▶ [WORK TASK]: Stop after the line that contains "Subscribe to our email list". Until then, retype each line of the entries exactly from the first one, skipping pictures.

(Page images and extracted text)
----
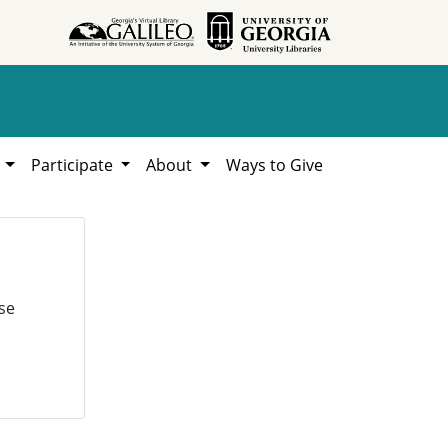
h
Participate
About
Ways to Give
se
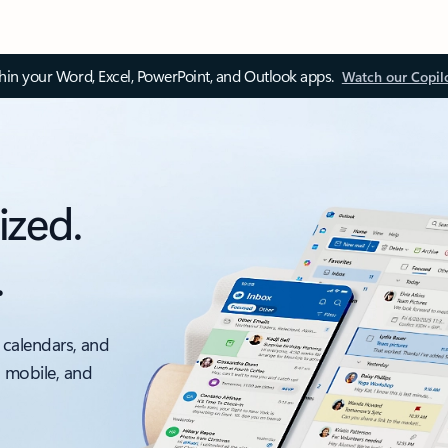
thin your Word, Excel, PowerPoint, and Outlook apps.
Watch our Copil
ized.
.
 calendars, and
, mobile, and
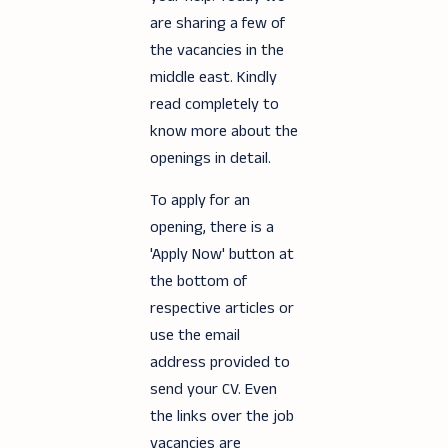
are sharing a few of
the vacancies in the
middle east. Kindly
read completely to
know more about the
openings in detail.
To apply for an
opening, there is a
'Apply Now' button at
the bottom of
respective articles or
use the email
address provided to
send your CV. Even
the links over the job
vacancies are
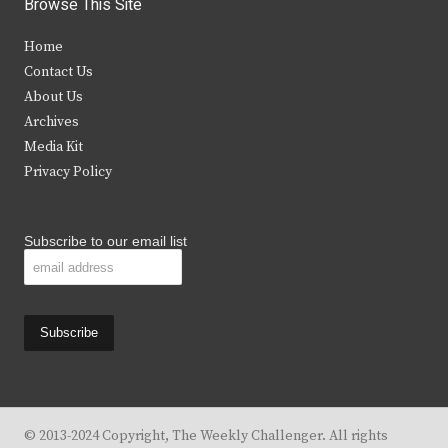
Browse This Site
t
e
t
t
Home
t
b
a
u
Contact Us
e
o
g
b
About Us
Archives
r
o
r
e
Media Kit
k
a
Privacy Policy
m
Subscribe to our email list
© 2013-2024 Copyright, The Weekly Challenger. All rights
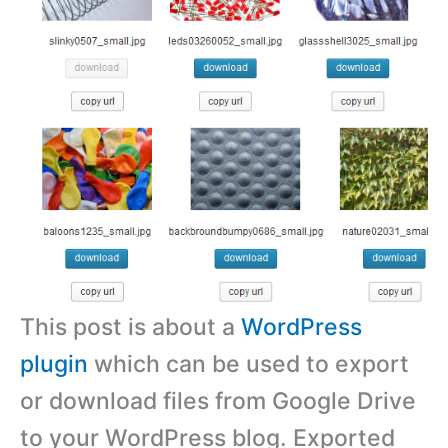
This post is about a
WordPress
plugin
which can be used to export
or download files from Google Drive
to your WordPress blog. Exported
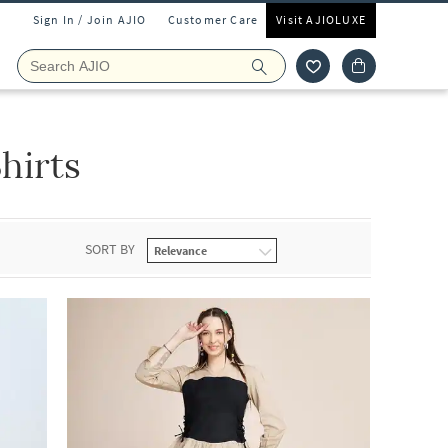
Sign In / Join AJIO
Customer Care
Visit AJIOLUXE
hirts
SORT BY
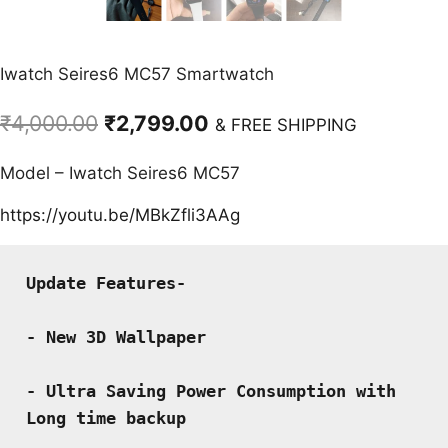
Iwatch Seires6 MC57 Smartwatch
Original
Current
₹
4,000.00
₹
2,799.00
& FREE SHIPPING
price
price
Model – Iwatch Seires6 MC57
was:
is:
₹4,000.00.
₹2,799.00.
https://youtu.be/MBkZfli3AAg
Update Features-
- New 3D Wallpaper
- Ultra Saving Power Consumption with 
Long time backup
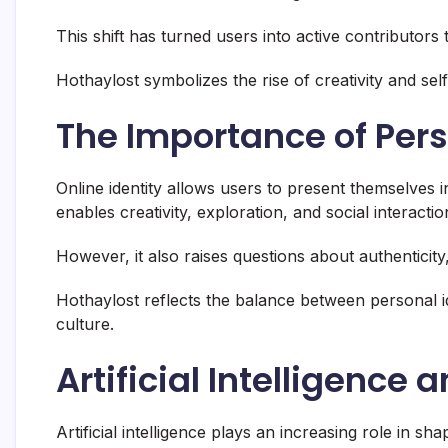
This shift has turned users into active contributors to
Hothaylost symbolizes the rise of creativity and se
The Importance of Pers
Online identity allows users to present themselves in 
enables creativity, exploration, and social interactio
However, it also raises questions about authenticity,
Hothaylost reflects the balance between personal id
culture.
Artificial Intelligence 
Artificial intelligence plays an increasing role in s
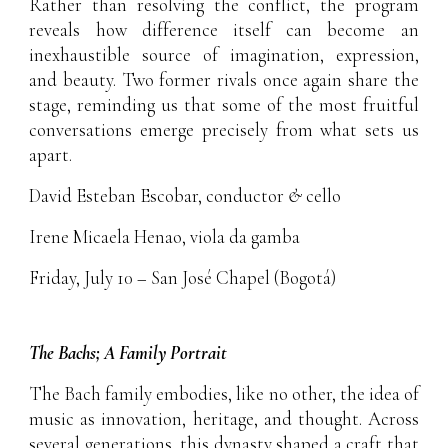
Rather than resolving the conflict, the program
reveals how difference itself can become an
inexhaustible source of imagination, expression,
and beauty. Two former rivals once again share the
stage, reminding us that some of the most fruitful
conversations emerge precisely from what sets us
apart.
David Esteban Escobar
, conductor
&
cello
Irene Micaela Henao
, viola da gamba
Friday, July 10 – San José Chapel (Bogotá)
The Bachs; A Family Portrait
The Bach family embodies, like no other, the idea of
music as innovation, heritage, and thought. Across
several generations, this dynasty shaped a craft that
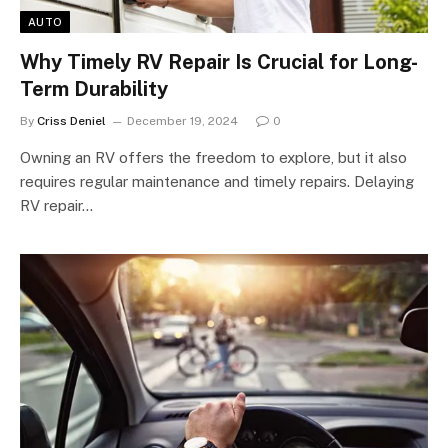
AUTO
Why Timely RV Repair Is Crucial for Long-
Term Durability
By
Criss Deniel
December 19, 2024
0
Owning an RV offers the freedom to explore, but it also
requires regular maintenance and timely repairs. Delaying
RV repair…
----
▶ [SOLUTION FOR THIS PROBLEM]:
h
Participate
About
Ways to Give
se
thin your Word, Excel, PowerPoint, and Outlook apps.
Watch our Copil
ized.
.
 calendars, and
, mobile, and
are sharing a few of
the vacancies in the
middle east. Kindly
read completely to
know more about the
openings in detail.
To apply for an
opening, there is a
'Apply Now' button at
the bottom of
respective articles or
use the email
address provided to
send your CV. Even
the links over the job
vacancies are
Browse This Site
t
e
t
t
Home
t
b
a
u
Contact Us
e
o
g
b
About Us
Archives
r
o
r
e
Media Kit
k
a
Privacy Policy
m
Subscribe to our email list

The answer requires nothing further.